[WHAT YOU SHOULD DO]
Would you restate the listing word for word, with the images omitted?

[COLLECTED MATERIAL]
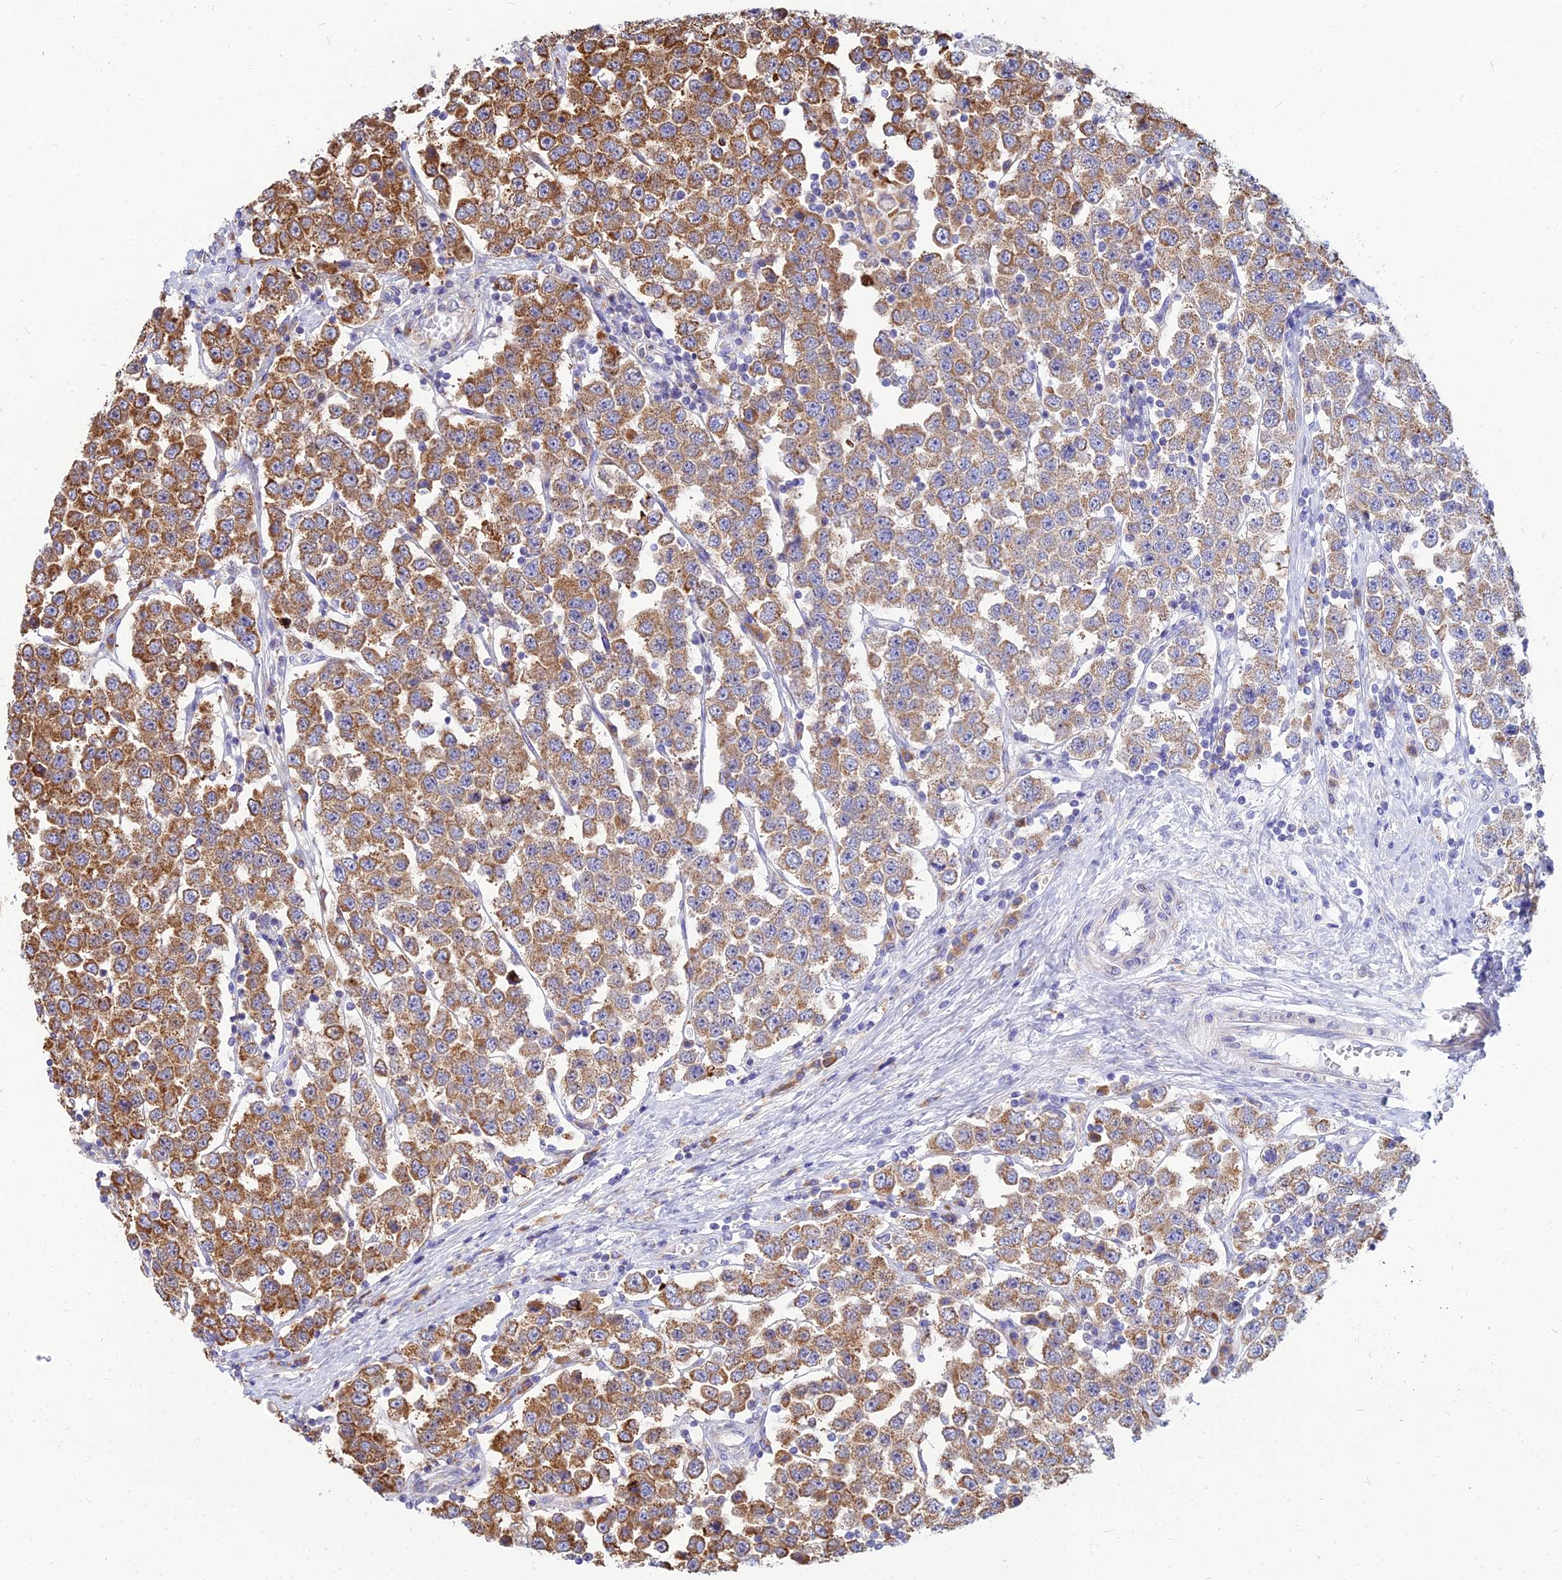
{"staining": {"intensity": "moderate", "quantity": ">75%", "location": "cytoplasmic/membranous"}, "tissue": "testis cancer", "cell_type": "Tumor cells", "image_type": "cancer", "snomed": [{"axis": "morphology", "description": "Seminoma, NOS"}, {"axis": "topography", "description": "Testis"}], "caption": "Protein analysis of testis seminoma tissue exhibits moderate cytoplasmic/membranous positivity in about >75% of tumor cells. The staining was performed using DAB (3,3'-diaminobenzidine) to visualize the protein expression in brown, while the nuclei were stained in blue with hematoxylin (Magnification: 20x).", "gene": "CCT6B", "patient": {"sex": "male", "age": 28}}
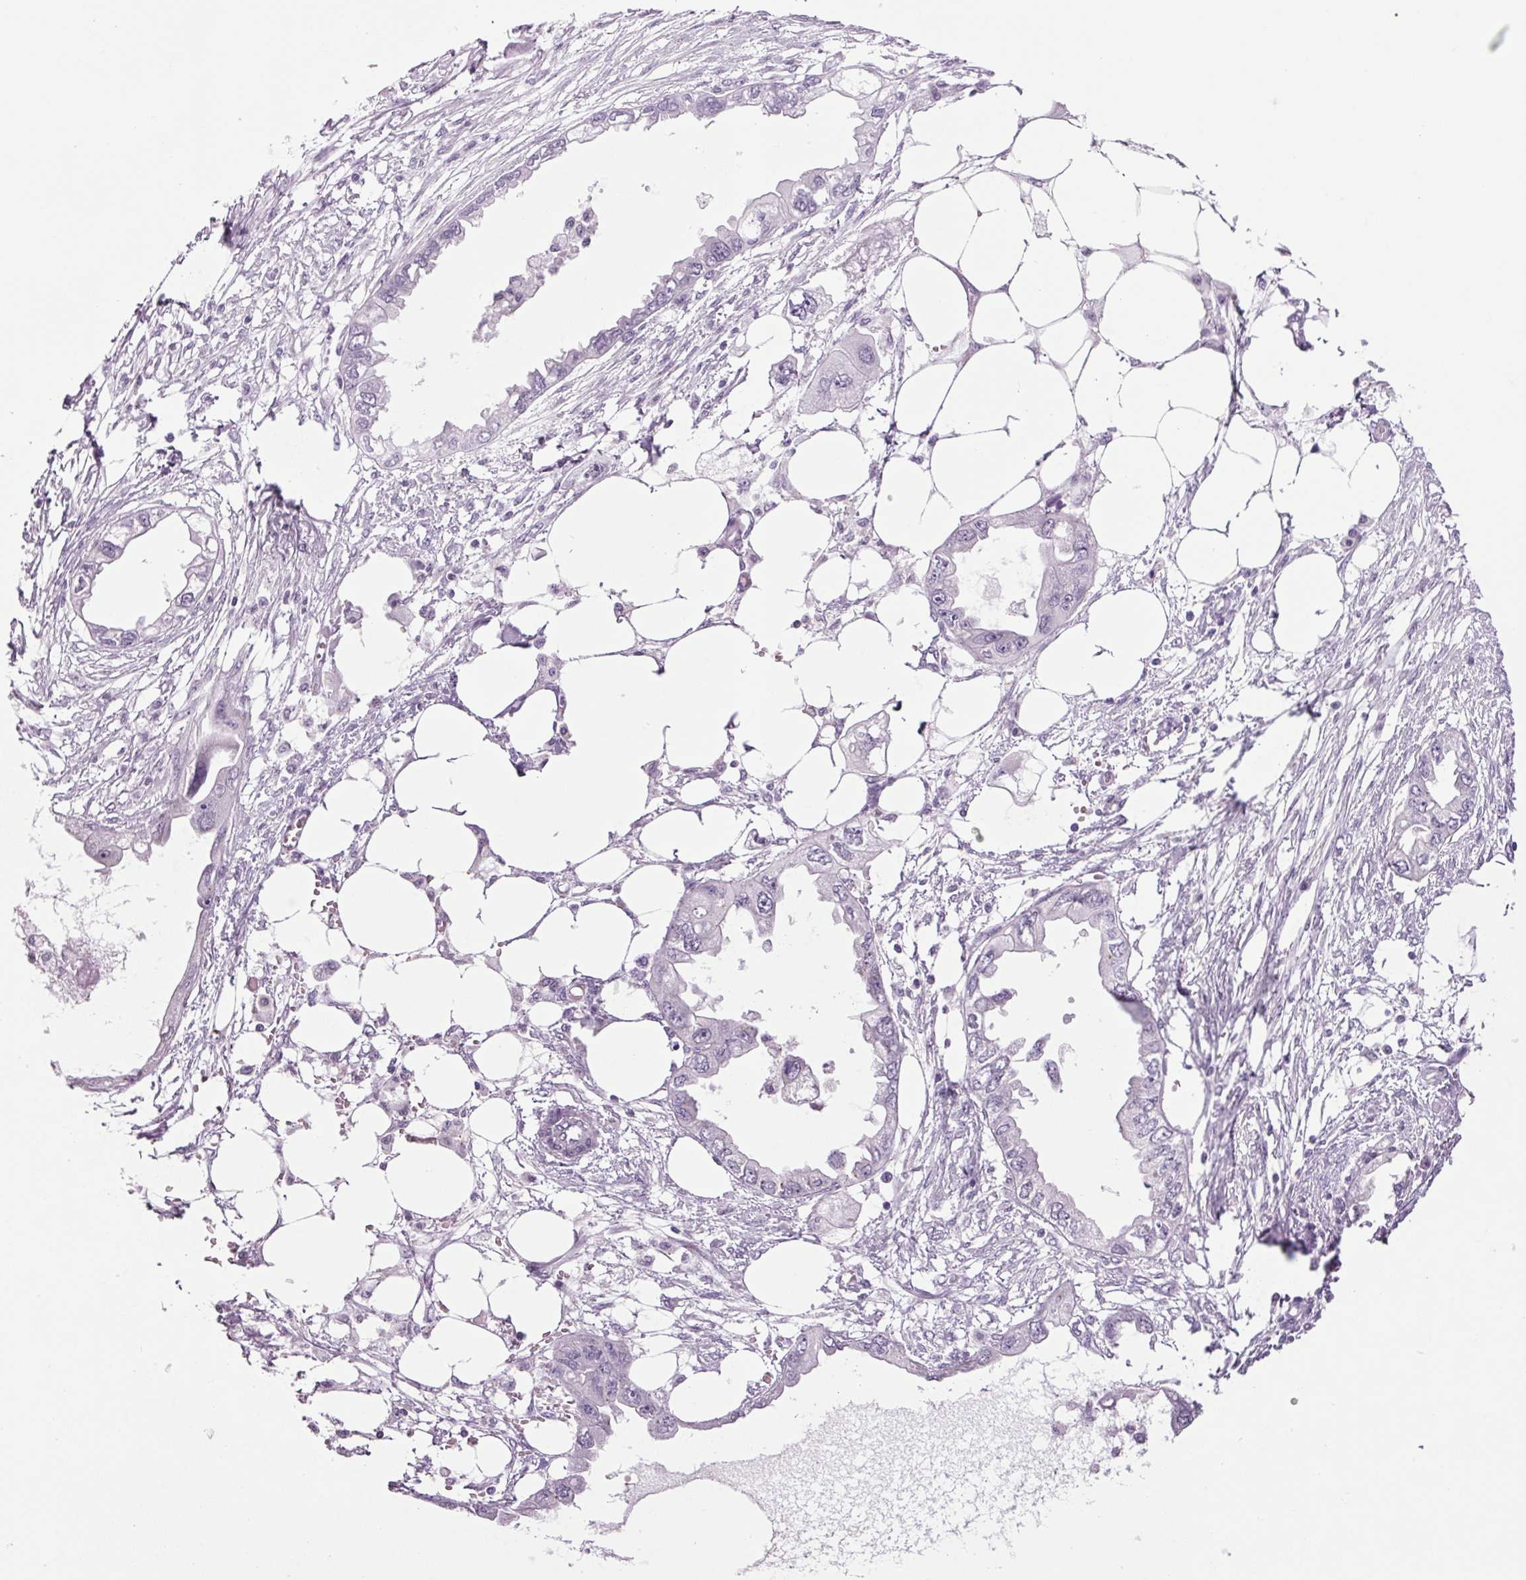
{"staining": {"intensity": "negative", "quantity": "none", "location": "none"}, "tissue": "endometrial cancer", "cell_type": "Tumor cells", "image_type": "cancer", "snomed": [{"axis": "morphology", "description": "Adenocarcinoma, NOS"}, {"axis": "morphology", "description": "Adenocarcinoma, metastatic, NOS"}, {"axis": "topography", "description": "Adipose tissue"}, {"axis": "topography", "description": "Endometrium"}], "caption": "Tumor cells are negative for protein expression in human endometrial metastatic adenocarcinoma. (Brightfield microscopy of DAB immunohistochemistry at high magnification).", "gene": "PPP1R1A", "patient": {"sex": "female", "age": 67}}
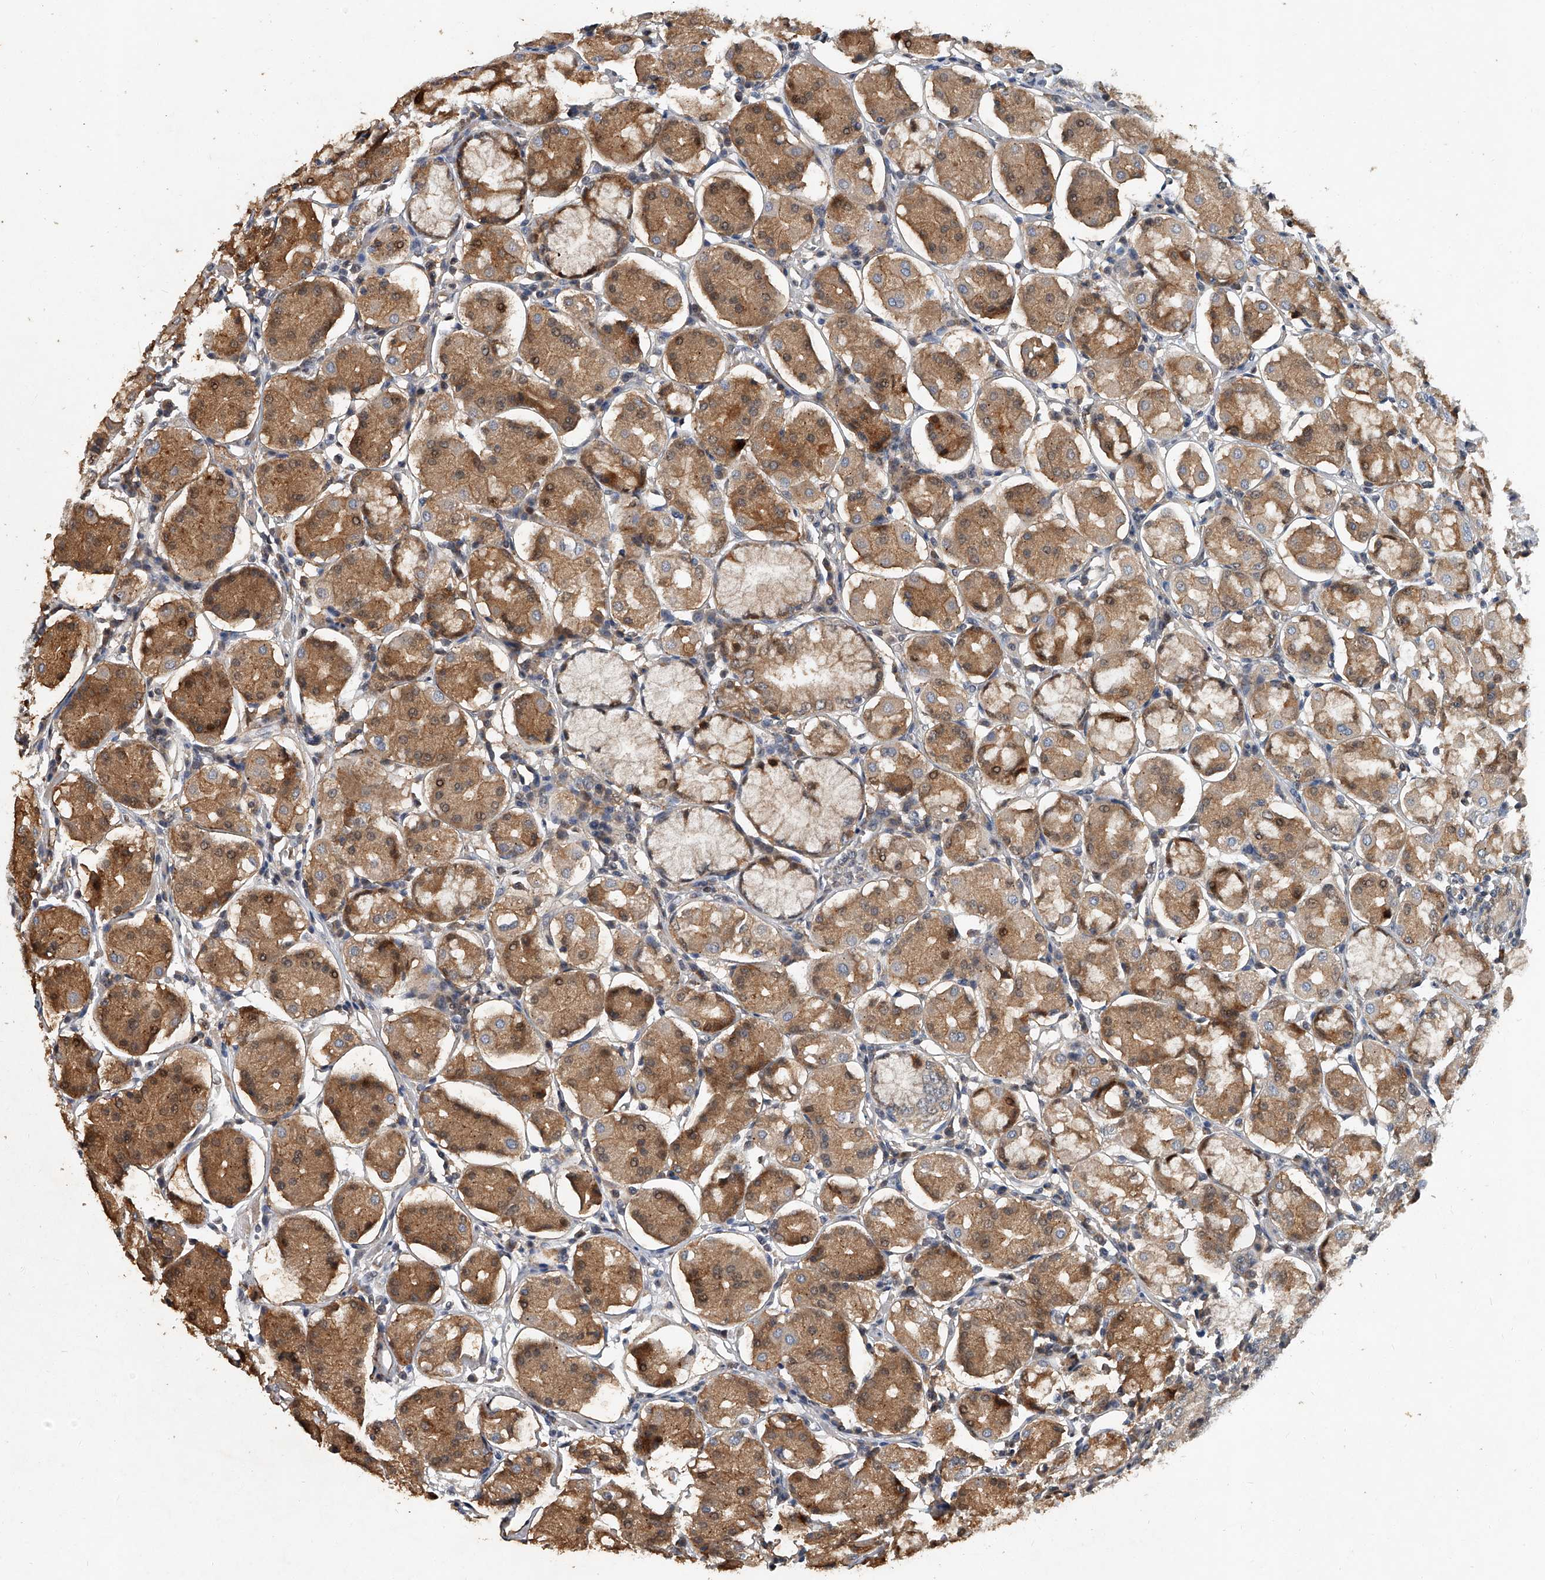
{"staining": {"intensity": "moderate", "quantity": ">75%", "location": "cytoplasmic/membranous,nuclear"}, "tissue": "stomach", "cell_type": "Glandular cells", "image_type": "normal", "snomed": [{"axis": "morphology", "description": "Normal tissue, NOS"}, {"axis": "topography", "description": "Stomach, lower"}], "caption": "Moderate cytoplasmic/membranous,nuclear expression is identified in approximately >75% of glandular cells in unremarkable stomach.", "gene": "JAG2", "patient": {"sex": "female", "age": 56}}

[SOLUTION]
{"staining": {"intensity": "moderate", "quantity": ">75%", "location": "cytoplasmic/membranous"}, "tissue": "testis cancer", "cell_type": "Tumor cells", "image_type": "cancer", "snomed": [{"axis": "morphology", "description": "Seminoma, NOS"}, {"axis": "topography", "description": "Testis"}], "caption": "Protein analysis of testis seminoma tissue exhibits moderate cytoplasmic/membranous positivity in about >75% of tumor cells. The staining was performed using DAB (3,3'-diaminobenzidine) to visualize the protein expression in brown, while the nuclei were stained in blue with hematoxylin (Magnification: 20x).", "gene": "CCT6B", "patient": {"sex": "male", "age": 28}}
{"staining": {"intensity": "negative", "quantity": "none", "location": "none"}, "tissue": "endometrial cancer", "cell_type": "Tumor cells", "image_type": "cancer", "snomed": [{"axis": "morphology", "description": "Adenocarcinoma, NOS"}, {"axis": "morphology", "description": "Adenocarcinoma, metastatic, NOS"}, {"axis": "topography", "description": "Adipose tissue"}, {"axis": "topography", "description": "Endometrium"}], "caption": "Tumor cells are negative for protein expression in human endometrial metastatic adenocarcinoma. (Brightfield microscopy of DAB immunohistochemistry at high magnification).", "gene": "PPP1R1A", "patient": {"sex": "female", "age": 67}}
{"staining": {"intensity": "moderate", "quantity": ">75%", "location": "cytoplasmic/membranous,nuclear"}, "tissue": "stomach", "cell_type": "Glandular cells", "image_type": "normal", "snomed": [{"axis": "morphology", "description": "Normal tissue, NOS"}, {"axis": "topography", "description": "Stomach, lower"}], "caption": "Moderate cytoplasmic/membranous,nuclear expression is identified in approximately >75% of glandular cells in unremarkable stomach.", "gene": "JAG2", "patient": {"sex": "female", "age": 56}}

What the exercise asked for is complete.